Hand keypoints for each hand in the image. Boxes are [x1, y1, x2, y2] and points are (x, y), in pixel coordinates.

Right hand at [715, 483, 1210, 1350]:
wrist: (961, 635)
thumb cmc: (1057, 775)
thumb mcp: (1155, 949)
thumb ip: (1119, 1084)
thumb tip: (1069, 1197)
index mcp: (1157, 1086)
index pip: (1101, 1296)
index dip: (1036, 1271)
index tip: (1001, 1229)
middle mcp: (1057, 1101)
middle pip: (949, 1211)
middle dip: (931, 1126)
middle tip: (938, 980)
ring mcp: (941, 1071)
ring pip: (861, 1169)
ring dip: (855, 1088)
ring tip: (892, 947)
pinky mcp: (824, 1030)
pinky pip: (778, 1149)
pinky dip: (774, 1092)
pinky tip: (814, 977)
***
*TASK DETAILS*: The response should be an exact repeat of the data above.

*RESPONSE TO THIS TASK*:
Hand keypoints for each hand in the image. Boxes are [x1, y1, x2, y2] and points are (x, y), in pixel coordinates.

Right hand at [715, 483, 1210, 1350]:
wrist: (961, 635)
thumb cmc: (1057, 775)
thumb mcp: (1155, 949)
thumb ip: (1119, 1084)
thumb tip: (1069, 1197)
index mcp: (1157, 1086)
index pip: (1101, 1296)
index dip: (1036, 1271)
index tip: (1001, 1229)
middle mcp: (1057, 1101)
middle pip: (949, 1211)
middle dip: (931, 1126)
middle tip: (938, 980)
ring mcp: (941, 1071)
ring pip: (861, 1169)
ring dip: (855, 1088)
ring tip: (892, 947)
pinky mcp: (824, 1030)
pinky pip: (778, 1149)
pinky dip: (774, 1092)
pinky tip: (814, 977)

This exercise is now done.